Now that the hurricane season is well underway, Louisianans remember when Katrina came ashore, late in August 2005, with a storm surge that eventually flooded New Orleans and leveled many Gulf Coast towns, costing more than 1,500 lives and causing more than $25 billion in damage in our state alone.
In the years ahead, Louisiana and our entire region may be hit by a perfect storm of meteorological and man-made crises. With higher temperatures and volatile weather, there is a devastating and often deadly combination of rising seas and more powerful storms.
Together with other coastal states, Louisiana is confronting a serious insurance availability problem, as demonstrated by several national companies reducing their coastal exposure. The worldwide financial and economic crisis also isn’t making life any easier for homeowners, business people, and insurance companies in this area and all across this country.

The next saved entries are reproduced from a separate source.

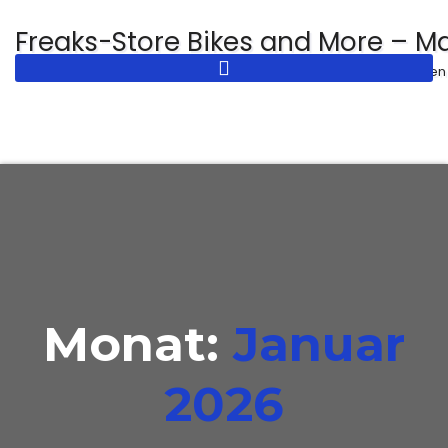
Zum
Freaks-Store Bikes and More – M
Inhalt
Fahrradservice und Reparatur in Dresden
springen
Monat:
Januar
2026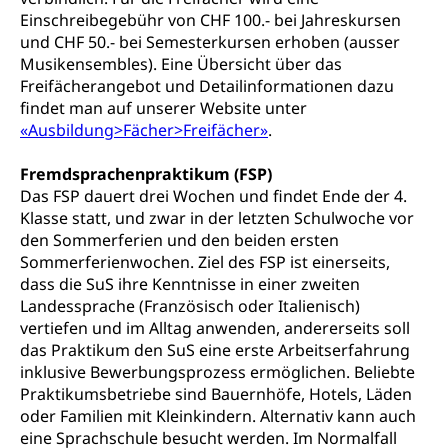
Individualverkehr
Einschreibegebühr von CHF 100.- bei Jahreskursen
und CHF 50.- bei Semesterkursen erhoben (ausser
zentras (Betrieb und Unterhalt LU, OW, NW,
Musikensembles). Eine Übersicht über das
ZG)
Freifächerangebot und Detailinformationen dazu
Persönliches
Strassenverkehrsamt
findet man auf unserer Website unter
«Ausbildung>Fächer>Freifächer»
.
Verkehr und Infrastruktur vif
Zivilstand
Kantonsstrassen
Geburt, Heirat, Ehe, Partnerschaft, Tod,
Fremdsprachenpraktikum (FSP)
Zivilstandsamt, Zivilstandsregiste
Das FSP dauert drei Wochen und findet Ende der 4.
Klasse statt, und zwar in der letzten Schulwoche vor
Zivilstandswesen
Adoption
den Sommerferien und den beiden ersten
Sommerferienwochen. Ziel des FSP ist einerseits,
Adoptivkind, Adoptiveltern, Adoptionsvermittlung,
dass die SuS ihre Kenntnisse in einer zweiten
Adoptionsverfahren, elterliche Gewalt, elterliche
Landessprache (Französisch oder Italienisch)
Sorge
vertiefen und im Alltag anwenden, andererseits soll
Adoption
Aufenthaltsbewilligungen
das Praktikum den SuS eine erste Arbeitserfahrung
inklusive Bewerbungsprozess ermöglichen. Beliebte
Niederlassungsbewilligung, Aufenthalt,
Praktikumsbetriebe sind Bauernhöfe, Hotels, Läden
Niederlassung, Wohnsitz
oder Familien mit Kleinkindern. Alternativ kann auch
eine Sprachschule besucht werden. Im Normalfall
Amt für Migration
Ausweise und Bescheinigungen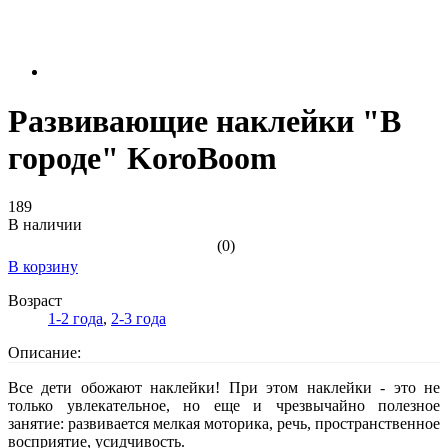
Развивающие наклейки "В
городе" KoroBoom
189
В наличии
(0)
В корзину
Возраст
1-2 года
,
2-3 года
Описание:
Все дети обожают наклейки! При этом наклейки - это не
только увлекательное, но еще и чрезвычайно полезное
занятие: развивается мелкая моторика, речь, пространственное
восприятие, усидчивость.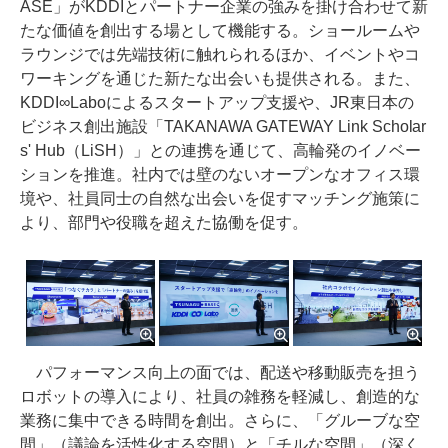
ASE」がKDDIとパートナー企業の強みを掛け合わせて新
たな価値を創出する場として機能する。ショールームや
ラウンジでは先端技術に触れられるほか、イベントやコ
ワーキングを通じた新たな出会いも提供される。また、
KDDI∞Laboによるスタートアップ支援や、JR東日本の
ビジネス創出施設「TAKANAWA GATEWAY Link Scholar
s' Hub（LiSH）」との連携を通じて、高輪発のイノベー
ションを推進。社内では壁のないオープンなオフィス環
境や、社員同士の自然な出会いを促すマッチング施策に
より、部門や役職を超えた協働を促す。
パフォーマンス向上の面では、配送や移動販売を担う
ロボットの導入により、社員の雑務を軽減し、創造的な
業務に集中できる時間を創出。さらに、「グルーブな空
間」（議論を活性化する空間）と「チルな空間」（深く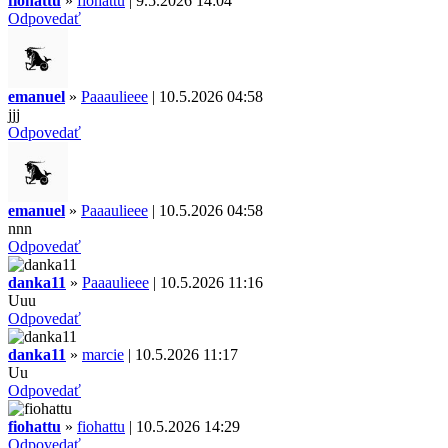
fiohattu
»
fiohattu
| 9.5.2026 14:04
Odpovedať
emanuel
»
Paaaulieee
| 10.5.2026 04:58
jjj
Odpovedať
emanuel
»
Paaaulieee
| 10.5.2026 04:58
nnn
Odpovedať
danka11
»
Paaaulieee
| 10.5.2026 11:16
Uuu
Odpovedať
danka11
»
marcie
| 10.5.2026 11:17
Uu
Odpovedať
fiohattu
»
fiohattu
| 10.5.2026 14:29
Odpovedať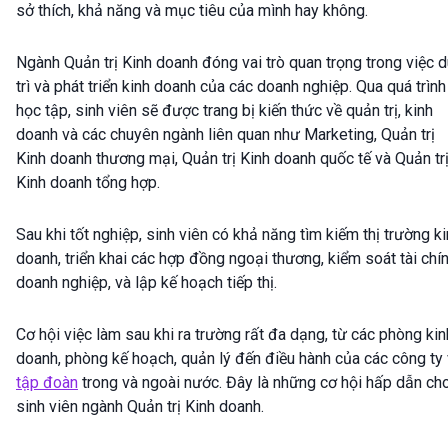
sở thích, khả năng và mục tiêu của mình hay không.
Ngành Quản trị Kinh doanh đóng vai trò quan trọng trong việc 
trì và phát triển kinh doanh của các doanh nghiệp. Qua quá trình
học tập, sinh viên sẽ được trang bị kiến thức về quản trị, kinh
doanh và các chuyên ngành liên quan như Marketing, Quản trị
Kinh doanh thương mại, Quản trị Kinh doanh quốc tế và Quản tr
Kinh doanh tổng hợp.
Sau khi tốt nghiệp, sinh viên có khả năng tìm kiếm thị trường k
doanh, triển khai các hợp đồng ngoại thương, kiểm soát tài chí
doanh nghiệp, và lập kế hoạch tiếp thị.
Cơ hội việc làm sau khi ra trường rất đa dạng, từ các phòng kin
doanh, phòng kế hoạch, quản lý đến điều hành của các công ty
tập đoàn
trong và ngoài nước. Đây là những cơ hội hấp dẫn ch
sinh viên ngành Quản trị Kinh doanh.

Meanwhile, we’re facing an unnecessary threat: Massachusetts Congressman Richard Neal is reintroducing legislation to raise taxes on the foreign reinsurance companies that helped Louisiana recover from the destruction caused by Katrina and that will be indispensable to insuring residential, commercial and industrial properties in the years ahead.
What is reinsurance? Why is it so essential for Louisiana, for the Gulf Coast region, and for the entire nation? And why are foreign reinsurance companies indispensable?
Consumers pooling and diversifying their risks is what insurance is all about. Insurance companies do the same thing for each other by buying backup coverage on properties that they themselves have insured. This “reinsurance” is especially essential in areas with the greatest risks of huge, unexpected, and infrequent claims, such as coastal areas here in Louisiana. By sharing these risks, insurance companies have been able to cover properties that might otherwise be unaffordable, such as stores in New Orleans or homes near the Gulf Coast.
In fact, the United States has many areas that are densely settled, highly developed, and very high risk – from the San Francisco Bay area, with its history of earthquakes, to the Florida Keys, with its frequent flooding, and Lower Manhattan, with the fear of terrorist attacks and hurricanes. In order to cover these communities and the whole country, the U.S. depends on a global network of foreign and domestic reinsurers to spread those risks.
Of the $100 billion in reinsurance purchased by U.S. insurers, about half comes from foreign companies. With property casualty insurance, that figure is two-thirds. Following Hurricanes Katrina, Rita, and Wilma insurance companies based in Bermuda contributed $17 billion in claims payments to U.S. consumers. Here in Louisiana, these companies paid an estimated $9 billion for residential and commercial property claims from Hurricanes Rita and Katrina.
The Internal Revenue Service has the tools to correct tax avoidance or evasion by insurance and reinsurance companies, domestic and foreign. If we arbitrarily raise taxes on foreign reinsurance companies, especially in the midst of a slump in the industry and a financial crisis throughout the world, we will simply increase the cost and decrease the availability of the insurance that we need.
In fact, as the respected economics consulting firm, the Brattle Group, recently concluded in a study conducted for the Coalition for Affordable Insurance Rates, the supply of reinsurance within the U.S. would decline by between $19 billion and $22 billion.
As usually happens when supplies fall, prices would rise: Consumers would pay between $10 billion and $12 billion more, just to maintain their existing levels of coverage. With our constant risk of tropical storms and growing insurance problems, Louisiana would be one of the seven states hardest hit by slumping supplies and skyrocketing costs.
As state Insurance Commissioner, I have written to Sen. Max Baucus (D-MT), chairman of the Senate Finance Committee, to urge him to oppose this ill-considered and poorly timed tax increase on an essential industry and its hard-pressed customers.
All Louisianans should write to their U.S. Senators and Representatives asking them to vote down Congressman Neal’s bill before it creates a perfect storm that devastates our insurance market, our communities, and our economy.
James J. Donelon is Commissioner of the Louisiana Department of Insurance.